-- Record set follows --

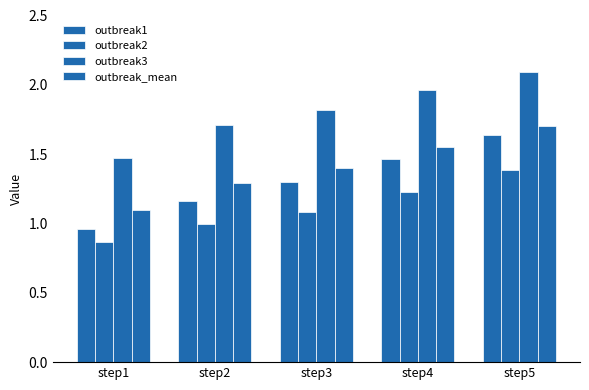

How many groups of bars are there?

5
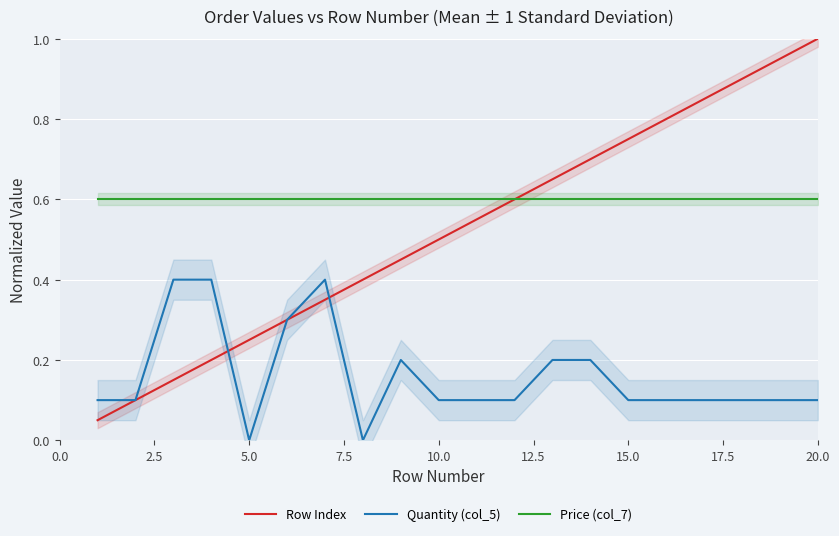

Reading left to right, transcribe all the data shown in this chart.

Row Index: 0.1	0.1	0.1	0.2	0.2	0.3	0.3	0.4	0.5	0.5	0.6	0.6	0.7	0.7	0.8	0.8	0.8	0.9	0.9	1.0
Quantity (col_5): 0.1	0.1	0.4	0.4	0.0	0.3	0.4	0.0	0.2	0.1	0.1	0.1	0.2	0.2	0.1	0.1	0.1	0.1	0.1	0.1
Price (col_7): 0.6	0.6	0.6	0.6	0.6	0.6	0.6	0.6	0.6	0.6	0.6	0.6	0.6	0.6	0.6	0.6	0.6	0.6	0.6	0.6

-- Record set concluded --
-- Record set follows --

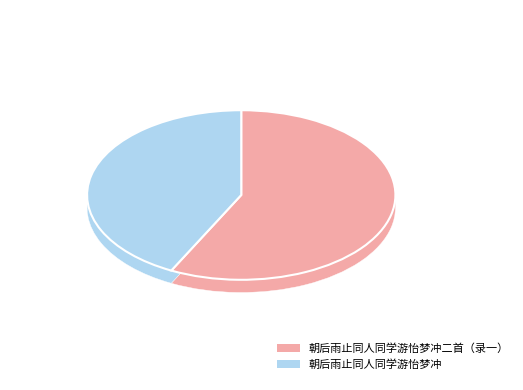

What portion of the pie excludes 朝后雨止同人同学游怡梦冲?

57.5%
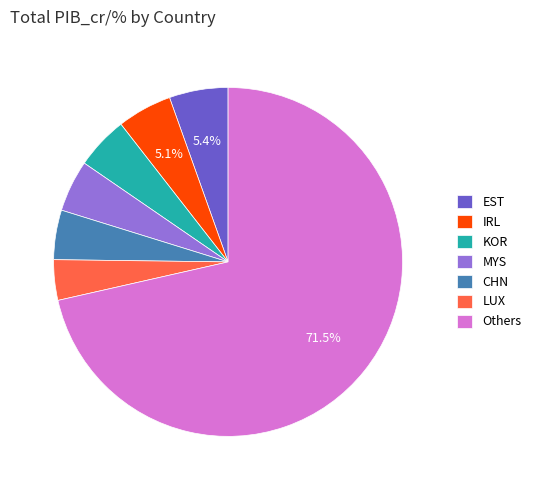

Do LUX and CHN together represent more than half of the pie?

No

-- Record set concluded --
-- Record set follows --

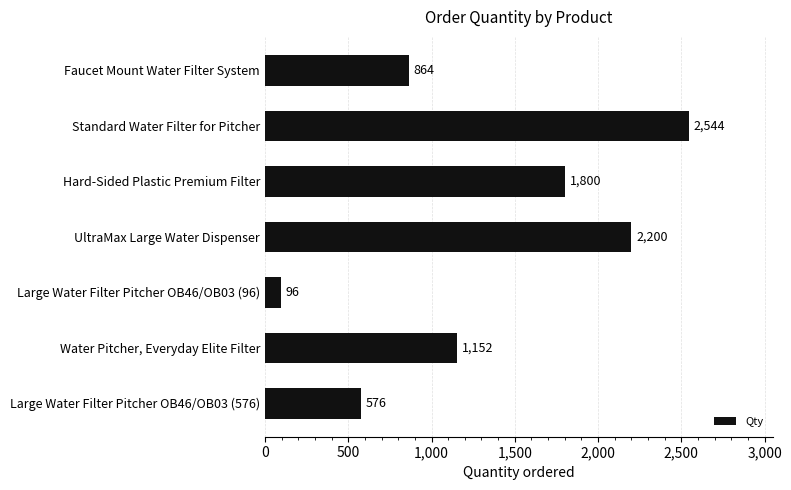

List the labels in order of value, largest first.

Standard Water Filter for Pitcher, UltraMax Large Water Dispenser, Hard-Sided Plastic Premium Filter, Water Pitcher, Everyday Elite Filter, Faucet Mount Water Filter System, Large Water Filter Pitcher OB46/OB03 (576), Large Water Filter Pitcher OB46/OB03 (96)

-- Record set concluded --

Work task -> Reproduce the items word for word, starting with the line containing "How many groups of bars are there?" and going on through the line containing "Reading left to", with both of those lines included. Leave out the pictures.

Response ->
How many groups of bars are there?

5

Reading left to right, transcribe all the data shown in this chart.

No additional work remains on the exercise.